(Goal of the exercise)
Repeat word for word the lines from the beginning of the material through the line containing "Вам на объект", including both the first line and that one.

(Saved data entries)
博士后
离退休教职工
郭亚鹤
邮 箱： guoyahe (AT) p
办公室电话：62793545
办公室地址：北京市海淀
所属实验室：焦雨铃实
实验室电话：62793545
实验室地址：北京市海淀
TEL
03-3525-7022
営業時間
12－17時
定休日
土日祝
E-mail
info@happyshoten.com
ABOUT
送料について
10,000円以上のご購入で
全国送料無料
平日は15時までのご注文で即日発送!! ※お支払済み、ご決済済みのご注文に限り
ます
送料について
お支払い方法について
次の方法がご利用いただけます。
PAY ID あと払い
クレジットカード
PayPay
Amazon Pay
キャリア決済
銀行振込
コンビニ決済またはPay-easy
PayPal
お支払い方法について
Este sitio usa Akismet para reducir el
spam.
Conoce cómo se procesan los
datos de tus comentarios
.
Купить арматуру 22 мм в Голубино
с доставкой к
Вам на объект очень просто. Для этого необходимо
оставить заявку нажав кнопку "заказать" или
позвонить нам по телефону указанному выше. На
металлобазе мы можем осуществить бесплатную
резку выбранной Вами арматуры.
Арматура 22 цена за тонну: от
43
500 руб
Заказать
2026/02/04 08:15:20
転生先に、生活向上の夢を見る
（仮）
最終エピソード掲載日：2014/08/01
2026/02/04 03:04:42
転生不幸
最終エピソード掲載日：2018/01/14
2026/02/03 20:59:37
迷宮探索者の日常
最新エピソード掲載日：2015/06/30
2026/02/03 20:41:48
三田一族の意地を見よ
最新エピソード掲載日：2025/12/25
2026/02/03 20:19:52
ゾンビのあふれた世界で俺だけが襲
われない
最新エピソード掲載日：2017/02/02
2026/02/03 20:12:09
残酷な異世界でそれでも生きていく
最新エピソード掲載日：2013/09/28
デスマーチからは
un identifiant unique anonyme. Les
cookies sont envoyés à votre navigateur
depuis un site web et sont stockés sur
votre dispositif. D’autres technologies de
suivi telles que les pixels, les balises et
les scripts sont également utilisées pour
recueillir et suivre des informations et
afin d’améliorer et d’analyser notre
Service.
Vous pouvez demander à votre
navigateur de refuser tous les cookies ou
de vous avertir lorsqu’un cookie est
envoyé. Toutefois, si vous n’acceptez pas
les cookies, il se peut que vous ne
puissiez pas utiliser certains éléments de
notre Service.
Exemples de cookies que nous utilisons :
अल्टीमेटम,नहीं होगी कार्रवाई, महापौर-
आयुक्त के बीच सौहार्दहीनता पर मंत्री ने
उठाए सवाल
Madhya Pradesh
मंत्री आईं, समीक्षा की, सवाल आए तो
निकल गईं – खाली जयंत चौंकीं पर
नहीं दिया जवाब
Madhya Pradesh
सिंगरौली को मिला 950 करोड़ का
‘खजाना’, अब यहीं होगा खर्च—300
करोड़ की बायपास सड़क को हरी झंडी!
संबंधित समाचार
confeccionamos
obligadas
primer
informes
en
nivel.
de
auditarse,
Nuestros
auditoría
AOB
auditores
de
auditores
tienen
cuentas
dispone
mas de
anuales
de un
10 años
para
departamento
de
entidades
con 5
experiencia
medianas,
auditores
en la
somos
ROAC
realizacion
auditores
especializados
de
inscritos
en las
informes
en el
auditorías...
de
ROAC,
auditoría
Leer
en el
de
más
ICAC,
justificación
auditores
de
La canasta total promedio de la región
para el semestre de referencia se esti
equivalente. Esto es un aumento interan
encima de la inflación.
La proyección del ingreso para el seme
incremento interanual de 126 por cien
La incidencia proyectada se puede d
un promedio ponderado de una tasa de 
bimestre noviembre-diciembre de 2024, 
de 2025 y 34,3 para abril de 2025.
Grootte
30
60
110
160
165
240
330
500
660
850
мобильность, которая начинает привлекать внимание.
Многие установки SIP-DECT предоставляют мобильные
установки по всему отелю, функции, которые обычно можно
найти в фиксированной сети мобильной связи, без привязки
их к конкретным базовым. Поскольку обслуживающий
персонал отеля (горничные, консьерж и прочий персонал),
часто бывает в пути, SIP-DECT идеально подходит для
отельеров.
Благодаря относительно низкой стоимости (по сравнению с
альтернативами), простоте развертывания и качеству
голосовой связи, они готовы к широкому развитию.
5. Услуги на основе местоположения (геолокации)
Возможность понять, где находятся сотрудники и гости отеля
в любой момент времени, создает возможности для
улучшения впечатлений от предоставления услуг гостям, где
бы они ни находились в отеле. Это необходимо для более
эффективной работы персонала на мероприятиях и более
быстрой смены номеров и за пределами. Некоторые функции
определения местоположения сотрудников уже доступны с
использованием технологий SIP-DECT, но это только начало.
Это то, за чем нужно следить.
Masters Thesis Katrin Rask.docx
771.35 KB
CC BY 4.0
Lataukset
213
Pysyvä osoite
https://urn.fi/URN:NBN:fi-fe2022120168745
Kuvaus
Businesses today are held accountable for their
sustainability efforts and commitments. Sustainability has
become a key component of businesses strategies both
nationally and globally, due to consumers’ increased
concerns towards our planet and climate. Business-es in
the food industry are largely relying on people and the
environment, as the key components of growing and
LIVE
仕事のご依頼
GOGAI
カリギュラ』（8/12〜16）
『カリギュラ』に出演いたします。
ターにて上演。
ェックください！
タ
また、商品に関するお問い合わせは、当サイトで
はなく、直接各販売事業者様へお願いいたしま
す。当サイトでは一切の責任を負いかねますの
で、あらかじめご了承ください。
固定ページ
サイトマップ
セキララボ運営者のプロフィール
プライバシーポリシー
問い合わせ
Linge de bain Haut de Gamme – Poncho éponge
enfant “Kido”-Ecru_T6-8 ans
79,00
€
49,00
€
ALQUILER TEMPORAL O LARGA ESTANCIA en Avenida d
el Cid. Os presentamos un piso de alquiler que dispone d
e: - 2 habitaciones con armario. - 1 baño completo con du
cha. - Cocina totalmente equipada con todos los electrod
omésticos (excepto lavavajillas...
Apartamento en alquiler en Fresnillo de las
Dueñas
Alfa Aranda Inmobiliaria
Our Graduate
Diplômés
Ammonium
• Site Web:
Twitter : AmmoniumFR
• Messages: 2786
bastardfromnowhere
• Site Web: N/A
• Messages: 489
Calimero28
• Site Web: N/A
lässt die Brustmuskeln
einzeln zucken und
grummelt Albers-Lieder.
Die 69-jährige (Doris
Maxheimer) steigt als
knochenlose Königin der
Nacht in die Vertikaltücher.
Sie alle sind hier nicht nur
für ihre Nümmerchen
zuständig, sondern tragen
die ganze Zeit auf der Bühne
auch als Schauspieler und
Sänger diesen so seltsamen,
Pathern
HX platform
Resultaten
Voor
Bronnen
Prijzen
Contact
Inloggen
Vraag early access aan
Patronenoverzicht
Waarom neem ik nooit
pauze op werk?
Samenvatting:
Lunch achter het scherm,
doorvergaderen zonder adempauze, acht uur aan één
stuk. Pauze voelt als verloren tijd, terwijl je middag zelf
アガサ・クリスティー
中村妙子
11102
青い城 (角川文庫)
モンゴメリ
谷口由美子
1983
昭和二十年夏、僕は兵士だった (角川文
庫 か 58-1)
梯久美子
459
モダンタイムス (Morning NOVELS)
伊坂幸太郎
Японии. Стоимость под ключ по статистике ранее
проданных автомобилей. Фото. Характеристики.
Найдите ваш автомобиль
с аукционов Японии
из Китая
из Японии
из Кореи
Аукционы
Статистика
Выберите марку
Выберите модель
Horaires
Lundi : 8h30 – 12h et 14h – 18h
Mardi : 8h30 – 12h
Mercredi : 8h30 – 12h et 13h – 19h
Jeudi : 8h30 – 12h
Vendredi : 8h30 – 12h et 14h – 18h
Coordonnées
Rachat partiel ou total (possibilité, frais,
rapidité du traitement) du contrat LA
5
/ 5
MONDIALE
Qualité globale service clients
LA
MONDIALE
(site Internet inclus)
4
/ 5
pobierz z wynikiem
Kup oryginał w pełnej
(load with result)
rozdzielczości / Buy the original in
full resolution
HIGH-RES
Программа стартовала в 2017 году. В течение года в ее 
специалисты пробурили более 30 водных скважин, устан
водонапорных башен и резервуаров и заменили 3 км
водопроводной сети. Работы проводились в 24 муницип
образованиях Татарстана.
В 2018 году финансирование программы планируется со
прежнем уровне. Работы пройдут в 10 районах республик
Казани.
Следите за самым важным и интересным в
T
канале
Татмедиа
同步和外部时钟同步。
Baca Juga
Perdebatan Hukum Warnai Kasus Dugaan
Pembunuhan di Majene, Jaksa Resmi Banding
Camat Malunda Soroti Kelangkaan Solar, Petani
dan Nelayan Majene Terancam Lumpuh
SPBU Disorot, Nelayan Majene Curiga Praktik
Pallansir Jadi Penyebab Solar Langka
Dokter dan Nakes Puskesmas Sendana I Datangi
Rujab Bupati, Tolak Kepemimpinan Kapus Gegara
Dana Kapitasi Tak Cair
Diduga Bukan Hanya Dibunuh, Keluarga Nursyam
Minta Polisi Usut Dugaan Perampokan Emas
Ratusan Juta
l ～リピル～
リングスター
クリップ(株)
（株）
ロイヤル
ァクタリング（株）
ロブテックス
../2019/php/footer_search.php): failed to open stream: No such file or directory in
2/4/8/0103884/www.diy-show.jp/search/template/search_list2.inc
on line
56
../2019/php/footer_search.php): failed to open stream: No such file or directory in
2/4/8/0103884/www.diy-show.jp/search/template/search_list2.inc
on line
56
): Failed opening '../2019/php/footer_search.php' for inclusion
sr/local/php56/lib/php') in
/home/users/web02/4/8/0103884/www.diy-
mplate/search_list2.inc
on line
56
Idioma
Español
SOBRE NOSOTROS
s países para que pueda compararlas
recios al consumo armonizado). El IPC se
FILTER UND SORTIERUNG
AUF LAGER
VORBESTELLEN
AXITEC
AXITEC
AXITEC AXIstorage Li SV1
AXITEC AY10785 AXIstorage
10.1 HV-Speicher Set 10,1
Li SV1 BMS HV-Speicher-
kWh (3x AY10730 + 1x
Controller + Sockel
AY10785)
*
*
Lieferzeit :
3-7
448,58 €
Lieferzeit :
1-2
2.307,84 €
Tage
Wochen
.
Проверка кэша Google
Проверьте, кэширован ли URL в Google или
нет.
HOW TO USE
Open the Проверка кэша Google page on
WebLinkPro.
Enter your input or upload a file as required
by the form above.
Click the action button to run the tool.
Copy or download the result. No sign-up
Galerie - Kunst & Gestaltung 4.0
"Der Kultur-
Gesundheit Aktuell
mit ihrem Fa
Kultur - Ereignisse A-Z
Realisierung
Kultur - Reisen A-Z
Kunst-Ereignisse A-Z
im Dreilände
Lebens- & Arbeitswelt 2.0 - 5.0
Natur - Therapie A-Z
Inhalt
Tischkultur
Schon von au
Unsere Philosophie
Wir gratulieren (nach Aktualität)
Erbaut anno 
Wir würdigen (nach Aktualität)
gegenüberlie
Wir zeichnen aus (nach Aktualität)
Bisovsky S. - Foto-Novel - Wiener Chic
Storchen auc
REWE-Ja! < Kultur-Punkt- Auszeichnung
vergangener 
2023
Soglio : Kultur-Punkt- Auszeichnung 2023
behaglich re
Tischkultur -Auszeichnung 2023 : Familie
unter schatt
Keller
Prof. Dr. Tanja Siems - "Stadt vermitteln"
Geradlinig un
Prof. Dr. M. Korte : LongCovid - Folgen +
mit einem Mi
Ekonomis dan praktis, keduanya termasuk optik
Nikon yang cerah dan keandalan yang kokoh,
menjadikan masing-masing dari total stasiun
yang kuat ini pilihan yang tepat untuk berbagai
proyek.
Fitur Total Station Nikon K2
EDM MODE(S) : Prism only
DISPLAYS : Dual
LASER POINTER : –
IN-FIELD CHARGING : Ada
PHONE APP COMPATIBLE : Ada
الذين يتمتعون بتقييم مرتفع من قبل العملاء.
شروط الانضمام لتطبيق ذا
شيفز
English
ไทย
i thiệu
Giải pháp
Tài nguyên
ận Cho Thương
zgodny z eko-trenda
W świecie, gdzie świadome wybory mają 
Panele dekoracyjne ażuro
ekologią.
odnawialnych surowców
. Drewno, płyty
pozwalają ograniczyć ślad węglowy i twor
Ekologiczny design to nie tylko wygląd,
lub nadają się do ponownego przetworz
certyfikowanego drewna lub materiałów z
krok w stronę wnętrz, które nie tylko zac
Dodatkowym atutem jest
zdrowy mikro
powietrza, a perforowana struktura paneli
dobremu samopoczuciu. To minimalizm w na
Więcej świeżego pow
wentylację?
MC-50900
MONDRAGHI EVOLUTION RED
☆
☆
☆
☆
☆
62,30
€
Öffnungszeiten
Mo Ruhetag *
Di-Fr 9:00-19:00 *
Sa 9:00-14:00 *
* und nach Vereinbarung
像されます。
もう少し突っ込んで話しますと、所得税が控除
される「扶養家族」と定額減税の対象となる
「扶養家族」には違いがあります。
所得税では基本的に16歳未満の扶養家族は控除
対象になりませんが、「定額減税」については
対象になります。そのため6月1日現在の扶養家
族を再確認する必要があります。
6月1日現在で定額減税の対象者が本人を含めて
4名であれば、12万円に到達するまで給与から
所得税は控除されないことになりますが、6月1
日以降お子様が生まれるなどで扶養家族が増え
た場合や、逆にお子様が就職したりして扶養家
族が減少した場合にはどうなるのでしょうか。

(Result of this task)
博士后
离退休教职工
郭亚鹤
邮 箱： guoyahe (AT) p
办公室电话：62793545
办公室地址：北京市海淀
所属实验室：焦雨铃实
实验室电话：62793545
实验室地址：北京市海淀
TEL
03-3525-7022
営業時間
12－17時
定休日
土日祝
E-mail
info@happyshoten.com
ABOUT
送料について
10,000円以上のご購入で
全国送料無料
平日は15時までのご注文で即日発送!! ※お支払済み、ご決済済みのご注文に限り
ます
送料について
お支払い方法について
次の方法がご利用いただけます。
PAY ID あと払い
クレジットカード
PayPay
Amazon Pay
キャリア決済
銀行振込
コンビニ決済またはPay-easy
PayPal
お支払い方法について
Este sitio usa Akismet para reducir el
spam.
Conoce cómo se procesan los
datos de tus comentarios
.
Купить арматуру 22 мм в Голубино
с доставкой к
Вам на объект очень просто. Для этого необходимо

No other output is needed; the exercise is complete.